2 : The only one. Lâché dans la nature en mai dernier, The only one eut la lourde tâche de dévoiler le premier aspect de ce nouvel opus, et force est d'admettre que ce titre, jugé trop convenu, a peu convaincu les fans. Sans être originale (il faut dire aussi qu'en vingt ans le style a été largement plagié) ni excellente, cette chanson gentillette prend tout de même plus d'ampleur dans nos oreilles qu'en version single, peut-être parce qu'elle ne reflète pas l'atmosphère générale du disque... Sympa, mais sans plus.
3 : The reasons why. Des riffs de guitares et des lignes de basses jouissifs comme The Cure en a le secret. Pas vraiment rapide, The reasons why, vibrant, entraîne rapidement l'auditeur dans la danse. La magie opère jusqu'à la dernière seconde. Un excellent titre, au texte typiquement Smith.
4 : Freakshow. Rock à la basse très groovy, ce morceau surprend par son énergie. Mixtion entre le sautillant Lovecats et le post-punk époque Three imaginary boys, agrémentée d'un texte savoureux. Le rêve se prolonge à travers la peinture du cauchemar, en partant en bordel... Un petit bijou.
5 : Siren song. Ni bonne ni mauvaise, cette cinquième piste, très lente, au son très américain, fait presque l'effet d'un interlude tant ses maigres deux minutes passent vite, sans que la musique n'est véritablement le temps de décoller. Beaucoup trop bref. Dommage.
6 : The real snow white. Retour à un titre mêlant pop (refrains) à une ambiance plus lourde (couplets). The real snow white convainc encore une fois pour sa mélodie fine, ses guitares, sa basse. Pas révolutionnaire pour un sou, mais bougrement agréable.
7 : The hungry ghost. Les premières notes créent la surprise : nouvelle rétrogradation vers Three imaginary boys. On sent déjà qu'on aura droit à un morceau de référence, les frissons redessinent notre peau... Avec une intro simple à la guitare, assimilable rapidement (tel Rape me de Nirvana), The hungry ghost, aussi sombre qu'une nuit d'automne, apparaît comme le meilleur titre du disque. Tout simplement magnifique. Des paroles tristes et somptueuses. « We'll never satisfy the hungy ghost... »
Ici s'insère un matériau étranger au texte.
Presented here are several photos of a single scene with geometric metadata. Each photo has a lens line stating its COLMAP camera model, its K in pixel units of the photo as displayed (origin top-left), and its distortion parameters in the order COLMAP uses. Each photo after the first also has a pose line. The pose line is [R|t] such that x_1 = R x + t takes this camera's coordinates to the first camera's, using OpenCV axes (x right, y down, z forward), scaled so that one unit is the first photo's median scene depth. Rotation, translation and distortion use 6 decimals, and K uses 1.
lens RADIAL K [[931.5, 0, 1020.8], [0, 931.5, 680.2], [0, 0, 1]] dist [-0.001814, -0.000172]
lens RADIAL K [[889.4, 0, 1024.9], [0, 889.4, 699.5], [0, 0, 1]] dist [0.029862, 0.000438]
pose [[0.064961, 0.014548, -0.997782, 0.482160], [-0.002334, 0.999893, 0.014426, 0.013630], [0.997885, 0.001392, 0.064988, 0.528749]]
8 : Switch. Grattes psychédéliques et ronflantes à la « Freakshow » pour un résultat lourd, au bord de l'asphyxie. On nage dans l'obscurité ; encore un mauvais rêve, barbouillé de peintures noires, violettes, rouges. Une piste agressive, énergique, et férocement réussie.
9 : The perfect boy. Dernier single en date, The perfect boy montrait le côté le plus calme et doux de 4 : 13 Dream. Une pop song gentillette, mais peut-être un peu lisse et pas assez percutante. Mignon, mais sans plus.
10 : This. Here and now. With you. Une guitare basse prenante, des sonorités aériennes, du calme... Ce très beau morceau donne une parfaite illustration du fantasme, sous des sonorités peu communes. D'autant plus agréable après un banal Perfect boy.
11 : Sleep when I'm dead. Définitivement le meilleur single de The Cure depuis Lullaby en 1989 ! Efficace, irrésistible et hypnotique. Seule différence à noter par rapport au Mix 13 : beaucoup de réverb' et d'échos, ajoutant à la chanson la lueur de drôles de spectres. Beau, dans la même lignée que tous les grands succès du groupe dans les années 80.
12 : The scream. Les horloges se dérèglent et les minutes fondent : le rêve part en vrille, violent, noir et extrêmement lourd. La peinture coule en dehors du tableau. « The scream » assure le passage le plus agressif de l'album, sous une pléthore de guitares psychédéliques, énervées, et des mots criés. Crade et époustouflant.
13 : It's over. Le rêve se termine, la peinture se fige. The Cure termine ce disque avec la chanson la plus énergique, bénéficiant elle aussi de deux minutes d'intro. On pourrait peut-être regretter la voix de Robert Smith, un peu trop noyée derrière cette flopée de décibels, mais qu'importe. Une fin digne, qui redonne encore plus envie d'appuyer sur ce bouton très pratique qu'est « repeat » (quelle joie la technologie). La rêverie se sera étendue sur un peu moins d'une heure, mais s'imprime de manière indélébile, comme de l'encre de Chine sur une feuille de papier.